Ces 21 secondes qui furent une révélation. On a donc le droit de garder le silence… « Nous vivons avec un coeur trop plein dans un monde trop vide » disait Chateaubriand. Ce vide qui semble parfois plus proche de la cacophonie que du véritable néant… Pourtant, regardons de près ce silence. Il était plein. C’est un peu contre-intuitif, certes. Son visage a reflété des pensées et émotions se livrant une bataille sans merci. À ce moment précis, les mots semblent bien trop faibles pour pouvoir exprimer l’étendue de sa pensée. Assumer cette communication démontre un ancrage profond, une capacité à s’affranchir de la pression extérieure car le silence coûte cher, pourtant il est parfois plus précieux que la parole. Cela me rappelle l’histoire du zéro. Ce rien que nos cultures occidentales productivistes n’arrivaient pas à concevoir (si c’est zéro, ça sert à rien, si ça sert à rien, pourquoi le concevoir?). Ce zéro, mis au point par les Indiens, qui philosophiquement acceptaient l’idée du vide, et amené par les Arabes a pourtant révolutionné les mathématiques. Les chiffres peuvent avoir ainsi une existence autonome et surtout, qu’obtenez-vous lorsque vous multipliez un chiffre par zéro? L’infini. C’est cet infini que nous a offert Justin Trudeau.
Le silence a créé le buzz
Se pose alors une question, nous qui adorons mesurer ce que les actions rapportent. Quelle est la valeur de ces 21 secondes? Voyez-vous un moyen quelconque de mesurer leur impact ? Vous me direz, si l’on prend les KPI’s (le mot magique) classiques, on s’y retrouve un peu. Le silence a créé le buzz, le reach et l’engagement furent importants, la couverture presse phénoménale puisque tout le monde a eu envie de voir à quoi ressemblait ce curieux moment. Défrayer la chronique, ça rapporte ! Mais ce qu’on en retient, c’est le résultat, pas le moyen. Sans vouloir offenser leur contenu, mais un lolcat ou une danse TikTok peuvent potentiellement avoir les mêmes performances. On appelle ça le biais de substitution : comme la mesure est plus concrète, on finit par remplacer la stratégie par la mesure de celle-ci. Feu certaines banques avaient des excellents KPI’s aussi, juste avant la crise de 2008…

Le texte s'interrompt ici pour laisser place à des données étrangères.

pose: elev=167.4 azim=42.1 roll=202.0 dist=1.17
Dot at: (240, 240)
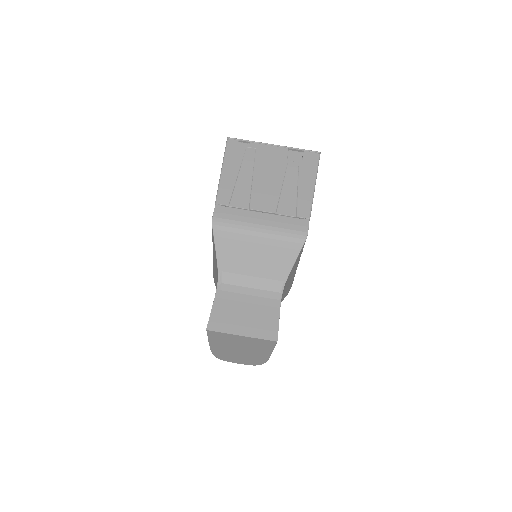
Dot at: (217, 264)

On en revient à notre énoncé : comment mesurer la force de cet ancrage, la plénitude de ces 21 secondes ?
Nous supposons qu’il y’ait forcément un impact de quantité. Or, comprendre la valeur de cette réponse, revient à modéliser la qualité. C’est bien plus délicat, mais cela en vaut la peine.
Car on en veut d’autres, des silences d’or comme ceux-là. Qu’on puisse s’entendre penser.